### Work to be completed
Retype the records exactly, including every line.

++++ Material shown ++++

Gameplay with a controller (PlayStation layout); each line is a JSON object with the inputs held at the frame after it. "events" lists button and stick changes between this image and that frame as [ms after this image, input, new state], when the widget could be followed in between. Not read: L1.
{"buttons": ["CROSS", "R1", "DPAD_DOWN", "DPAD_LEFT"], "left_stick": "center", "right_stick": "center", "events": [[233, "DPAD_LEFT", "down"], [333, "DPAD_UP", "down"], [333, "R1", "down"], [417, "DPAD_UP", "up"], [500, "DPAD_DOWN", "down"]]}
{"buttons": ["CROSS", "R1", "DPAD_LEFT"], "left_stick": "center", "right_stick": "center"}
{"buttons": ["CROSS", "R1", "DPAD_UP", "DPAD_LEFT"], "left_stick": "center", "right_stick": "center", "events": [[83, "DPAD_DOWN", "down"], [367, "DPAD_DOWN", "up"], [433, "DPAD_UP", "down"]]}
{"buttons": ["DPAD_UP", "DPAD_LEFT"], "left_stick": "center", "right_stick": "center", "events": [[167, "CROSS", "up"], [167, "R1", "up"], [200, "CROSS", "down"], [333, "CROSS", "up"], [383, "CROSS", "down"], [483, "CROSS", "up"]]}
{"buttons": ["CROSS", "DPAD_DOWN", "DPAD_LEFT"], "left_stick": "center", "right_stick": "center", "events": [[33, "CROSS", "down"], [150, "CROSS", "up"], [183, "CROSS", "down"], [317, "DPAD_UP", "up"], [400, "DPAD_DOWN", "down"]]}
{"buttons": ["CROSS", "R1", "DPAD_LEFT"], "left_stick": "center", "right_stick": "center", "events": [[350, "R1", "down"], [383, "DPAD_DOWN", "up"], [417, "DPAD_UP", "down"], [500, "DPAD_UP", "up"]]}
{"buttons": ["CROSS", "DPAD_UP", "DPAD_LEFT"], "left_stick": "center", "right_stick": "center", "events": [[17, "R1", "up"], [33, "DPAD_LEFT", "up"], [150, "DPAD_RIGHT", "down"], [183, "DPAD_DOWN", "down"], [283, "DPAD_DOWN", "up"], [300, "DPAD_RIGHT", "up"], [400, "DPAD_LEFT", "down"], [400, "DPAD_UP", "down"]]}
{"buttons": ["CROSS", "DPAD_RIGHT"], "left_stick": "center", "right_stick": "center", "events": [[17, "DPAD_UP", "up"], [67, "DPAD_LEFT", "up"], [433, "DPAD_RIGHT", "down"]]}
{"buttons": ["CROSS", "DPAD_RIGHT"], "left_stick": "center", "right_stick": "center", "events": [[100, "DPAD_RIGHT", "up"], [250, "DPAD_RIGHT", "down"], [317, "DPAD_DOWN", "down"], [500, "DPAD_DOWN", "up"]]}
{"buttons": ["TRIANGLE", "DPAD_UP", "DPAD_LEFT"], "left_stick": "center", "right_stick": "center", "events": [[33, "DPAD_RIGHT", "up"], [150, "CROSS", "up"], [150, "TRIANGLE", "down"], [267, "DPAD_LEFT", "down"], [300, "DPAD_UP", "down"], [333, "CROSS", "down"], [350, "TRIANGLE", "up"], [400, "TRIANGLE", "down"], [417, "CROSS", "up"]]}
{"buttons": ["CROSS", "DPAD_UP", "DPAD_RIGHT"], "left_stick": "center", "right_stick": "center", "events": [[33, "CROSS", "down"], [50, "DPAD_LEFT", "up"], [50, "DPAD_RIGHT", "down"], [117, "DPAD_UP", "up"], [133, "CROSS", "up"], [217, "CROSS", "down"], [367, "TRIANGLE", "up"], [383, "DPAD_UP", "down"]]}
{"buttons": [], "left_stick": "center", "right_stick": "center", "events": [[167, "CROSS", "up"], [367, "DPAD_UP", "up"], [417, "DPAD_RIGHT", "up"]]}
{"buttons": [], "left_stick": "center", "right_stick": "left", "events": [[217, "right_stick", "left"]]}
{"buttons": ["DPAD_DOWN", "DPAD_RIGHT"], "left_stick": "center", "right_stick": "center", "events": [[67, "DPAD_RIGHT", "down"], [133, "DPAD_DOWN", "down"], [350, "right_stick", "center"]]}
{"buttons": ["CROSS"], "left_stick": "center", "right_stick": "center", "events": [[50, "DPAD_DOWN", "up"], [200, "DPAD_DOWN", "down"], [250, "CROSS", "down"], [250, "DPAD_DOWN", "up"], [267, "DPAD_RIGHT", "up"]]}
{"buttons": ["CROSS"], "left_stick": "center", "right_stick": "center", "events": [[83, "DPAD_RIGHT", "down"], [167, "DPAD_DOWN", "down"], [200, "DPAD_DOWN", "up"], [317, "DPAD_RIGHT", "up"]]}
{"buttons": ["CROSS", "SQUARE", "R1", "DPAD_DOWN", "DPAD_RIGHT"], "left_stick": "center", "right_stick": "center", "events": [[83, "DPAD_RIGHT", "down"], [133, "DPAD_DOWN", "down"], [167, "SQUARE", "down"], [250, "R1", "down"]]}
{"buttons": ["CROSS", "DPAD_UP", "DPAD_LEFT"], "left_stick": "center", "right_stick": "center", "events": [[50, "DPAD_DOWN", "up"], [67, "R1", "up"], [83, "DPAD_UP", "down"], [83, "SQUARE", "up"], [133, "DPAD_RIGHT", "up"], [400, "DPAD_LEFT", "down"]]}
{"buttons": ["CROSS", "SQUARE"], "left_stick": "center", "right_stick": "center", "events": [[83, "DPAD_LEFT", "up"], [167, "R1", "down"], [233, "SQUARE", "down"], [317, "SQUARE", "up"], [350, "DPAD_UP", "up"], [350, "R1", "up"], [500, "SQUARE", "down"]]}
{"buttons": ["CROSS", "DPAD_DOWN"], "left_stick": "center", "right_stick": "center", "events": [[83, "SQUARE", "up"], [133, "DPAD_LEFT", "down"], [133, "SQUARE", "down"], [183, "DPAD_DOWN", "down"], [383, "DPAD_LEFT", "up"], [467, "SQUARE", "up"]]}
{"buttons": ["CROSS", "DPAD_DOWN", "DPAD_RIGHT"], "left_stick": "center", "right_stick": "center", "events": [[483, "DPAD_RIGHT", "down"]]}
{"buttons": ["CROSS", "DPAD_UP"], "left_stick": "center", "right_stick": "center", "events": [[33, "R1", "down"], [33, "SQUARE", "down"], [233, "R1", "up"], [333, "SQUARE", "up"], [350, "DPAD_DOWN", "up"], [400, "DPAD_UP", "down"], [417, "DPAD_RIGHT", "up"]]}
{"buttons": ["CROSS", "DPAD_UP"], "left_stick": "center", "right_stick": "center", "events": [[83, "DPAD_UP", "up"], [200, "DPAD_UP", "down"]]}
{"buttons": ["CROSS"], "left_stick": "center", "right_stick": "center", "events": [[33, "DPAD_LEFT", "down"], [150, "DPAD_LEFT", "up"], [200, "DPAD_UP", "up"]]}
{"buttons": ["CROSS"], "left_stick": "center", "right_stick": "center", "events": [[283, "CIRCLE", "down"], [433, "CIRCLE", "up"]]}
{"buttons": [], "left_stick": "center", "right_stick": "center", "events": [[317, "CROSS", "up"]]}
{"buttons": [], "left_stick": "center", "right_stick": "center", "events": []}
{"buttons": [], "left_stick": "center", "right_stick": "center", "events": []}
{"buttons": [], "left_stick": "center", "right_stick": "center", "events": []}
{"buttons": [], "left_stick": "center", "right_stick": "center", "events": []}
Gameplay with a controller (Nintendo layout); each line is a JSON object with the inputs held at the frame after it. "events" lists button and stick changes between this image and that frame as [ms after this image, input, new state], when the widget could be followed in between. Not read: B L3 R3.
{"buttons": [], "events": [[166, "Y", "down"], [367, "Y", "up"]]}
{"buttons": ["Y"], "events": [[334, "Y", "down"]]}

++++

### Output below
Gameplay with a controller (PlayStation layout); each line is a JSON object with the inputs held at the frame after it. "events" lists button and stick changes between this image and that frame as [ms after this image, input, new state], when the widget could be followed in between. Not read: L1.
{"buttons": ["CROSS", "R1", "DPAD_DOWN", "DPAD_LEFT"], "left_stick": "center", "right_stick": "center", "events": [[233, "DPAD_LEFT", "down"], [333, "DPAD_UP", "down"], [333, "R1", "down"], [417, "DPAD_UP", "up"], [500, "DPAD_DOWN", "down"]]}
{"buttons": ["CROSS", "R1", "DPAD_LEFT"], "left_stick": "center", "right_stick": "center"}
{"buttons": ["CROSS", "R1", "DPAD_UP", "DPAD_LEFT"], "left_stick": "center", "right_stick": "center", "events": [[83, "DPAD_DOWN", "down"], [367, "DPAD_DOWN", "up"], [433, "DPAD_UP", "down"]]}
{"buttons": ["DPAD_UP", "DPAD_LEFT"], "left_stick": "center", "right_stick": "center", "events": [[167, "CROSS", "up"], [167, "R1", "up"], [200, "CROSS", "down"], [333, "CROSS", "up"], [383, "CROSS", "down"], [483, "CROSS", "up"]]}
{"buttons": ["CROSS", "DPAD_DOWN", "DPAD_LEFT"], "left_stick": "center", "right_stick": "center", "events": [[33, "CROSS", "down"], [150, "CROSS", "up"], [183, "CROSS", "down"], [317, "DPAD_UP", "up"], [400, "DPAD_DOWN", "down"]]}
{"buttons": ["CROSS", "R1", "DPAD_LEFT"], "left_stick": "center", "right_stick": "center", "events": [[350, "R1", "down"], [383, "DPAD_DOWN", "up"], [417, "DPAD_UP", "down"], [500, "DPAD_UP", "up"]]}
{"buttons": ["CROSS", "DPAD_UP", "DPAD_LEFT"], "left_stick": "center", "right_stick": "center", "events": [[17, "R1", "up"], [33, "DPAD_LEFT", "up"], [150, "DPAD_RIGHT", "down"], [183, "DPAD_DOWN", "down"], [283, "DPAD_DOWN", "up"], [300, "DPAD_RIGHT", "up"], [400, "DPAD_LEFT", "down"], [400, "DPAD_UP", "down"]]}
{"buttons": ["CROSS", "DPAD_RIGHT"], "left_stick": "center", "right_stick": "center", "events": [[17, "DPAD_UP", "up"], [67, "DPAD_LEFT", "up"], [433, "DPAD_RIGHT", "down"]]}
{"buttons": ["CROSS", "DPAD_RIGHT"], "left_stick": "center", "right_stick": "center", "events": [[100, "DPAD_RIGHT", "up"], [250, "DPAD_RIGHT", "down"], [317, "DPAD_DOWN", "down"], [500, "DPAD_DOWN", "up"]]}
{"buttons": ["TRIANGLE", "DPAD_UP", "DPAD_LEFT"], "left_stick": "center", "right_stick": "center", "events": [[33, "DPAD_RIGHT", "up"], [150, "CROSS", "up"], [150, "TRIANGLE", "down"], [267, "DPAD_LEFT", "down"], [300, "DPAD_UP", "down"], [333, "CROSS", "down"], [350, "TRIANGLE", "up"], [400, "TRIANGLE", "down"], [417, "CROSS", "up"]]}
{"buttons": ["CROSS", "DPAD_UP", "DPAD_RIGHT"], "left_stick": "center", "right_stick": "center", "events": [[33, "CROSS", "down"], [50, "DPAD_LEFT", "up"], [50, "DPAD_RIGHT", "down"], [117, "DPAD_UP", "up"], [133, "CROSS", "up"], [217, "CROSS", "down"], [367, "TRIANGLE", "up"], [383, "DPAD_UP", "down"]]}
{"buttons": [], "left_stick": "center", "right_stick": "center", "events": [[167, "CROSS", "up"], [367, "DPAD_UP", "up"], [417, "DPAD_RIGHT", "up"]]}
{"buttons": [], "left_stick": "center", "right_stick": "left", "events": [[217, "right_stick", "left"]]}
{"buttons": ["DPAD_DOWN", "DPAD_RIGHT"], "left_stick": "center", "right_stick": "center", "events": [[67, "DPAD_RIGHT", "down"], [133, "DPAD_DOWN", "down"], [350, "right_stick", "center"]]}
{"buttons": ["CROSS"], "left_stick": "center", "right_stick": "center", "events": [[50, "DPAD_DOWN", "up"], [200, "DPAD_DOWN", "down"], [250, "CROSS", "down"], [250, "DPAD_DOWN", "up"], [267, "DPAD_RIGHT", "up"]]}
{"buttons": ["CROSS"], "left_stick": "center", "right_stick": "center", "events": [[83, "DPAD_RIGHT", "down"], [167, "DPAD_DOWN", "down"], [200, "DPAD_DOWN", "up"], [317, "DPAD_RIGHT", "up"]]}
{"buttons": ["CROSS", "SQUARE", "R1", "DPAD_DOWN", "DPAD_RIGHT"], "left_stick": "center", "right_stick": "center", "events": [[83, "DPAD_RIGHT", "down"], [133, "DPAD_DOWN", "down"], [167, "SQUARE", "down"], [250, "R1", "down"]]}
{"buttons": ["CROSS", "DPAD_UP", "DPAD_LEFT"], "left_stick": "center", "right_stick": "center", "events": [[50, "DPAD_DOWN", "up"], [67, "R1", "up"], [83, "DPAD_UP", "down"], [83, "SQUARE", "up"], [133, "DPAD_RIGHT", "up"], [400, "DPAD_LEFT", "down"]]}
{"buttons": ["CROSS", "SQUARE"], "left_stick": "center", "right_stick": "center", "events": [[83, "DPAD_LEFT", "up"], [167, "R1", "down"], [233, "SQUARE", "down"], [317, "SQUARE", "up"], [350, "DPAD_UP", "up"], [350, "R1", "up"], [500, "SQUARE", "down"]]}
{"buttons": ["CROSS", "DPAD_DOWN"], "left_stick": "center", "right_stick": "center", "events": [[83, "SQUARE", "up"], [133, "DPAD_LEFT", "down"], [133, "SQUARE", "down"], [183, "DPAD_DOWN", "down"], [383, "DPAD_LEFT", "up"], [467, "SQUARE", "up"]]}
{"buttons": ["CROSS", "DPAD_DOWN", "DPAD_RIGHT"], "left_stick": "center", "right_stick": "center", "events": [[483, "DPAD_RIGHT", "down"]]}
{"buttons": ["CROSS", "DPAD_UP"], "left_stick": "center", "right_stick": "center", "events": [[33, "R1", "down"], [33, "SQUARE", "down"], [233, "R1", "up"], [333, "SQUARE", "up"], [350, "DPAD_DOWN", "up"], [400, "DPAD_UP", "down"], [417, "DPAD_RIGHT", "up"]]}
{"buttons": ["CROSS", "DPAD_UP"], "left_stick": "center", "right_stick": "center", "events": [[83, "DPAD_UP", "up"], [200, "DPAD_UP", "down"]]}
{"buttons": ["CROSS"], "left_stick": "center", "right_stick": "center", "events": [[33, "DPAD_LEFT", "down"], [150, "DPAD_LEFT", "up"], [200, "DPAD_UP", "up"]]}
{"buttons": ["CROSS"], "left_stick": "center", "right_stick": "center", "events": [[283, "CIRCLE", "down"], [433, "CIRCLE", "up"]]}
{"buttons": [], "left_stick": "center", "right_stick": "center", "events": [[317, "CROSS", "up"]]}
{"buttons": [], "left_stick": "center", "right_stick": "center", "events": []}
{"buttons": [], "left_stick": "center", "right_stick": "center", "events": []}
{"buttons": [], "left_stick": "center", "right_stick": "center", "events": []}
{"buttons": [], "left_stick": "center", "right_stick": "center", "events": []}
Gameplay with a controller (Nintendo layout); each line is a JSON object with the inputs held at the frame after it. "events" lists button and stick changes between this image and that frame as [ms after this image, input, new state], when the widget could be followed in between. Not read: B L3 R3.
{"buttons": [], "events": [[166, "Y", "down"], [367, "Y", "up"]]}
{"buttons": ["Y"], "events": [[334, "Y", "down"]]}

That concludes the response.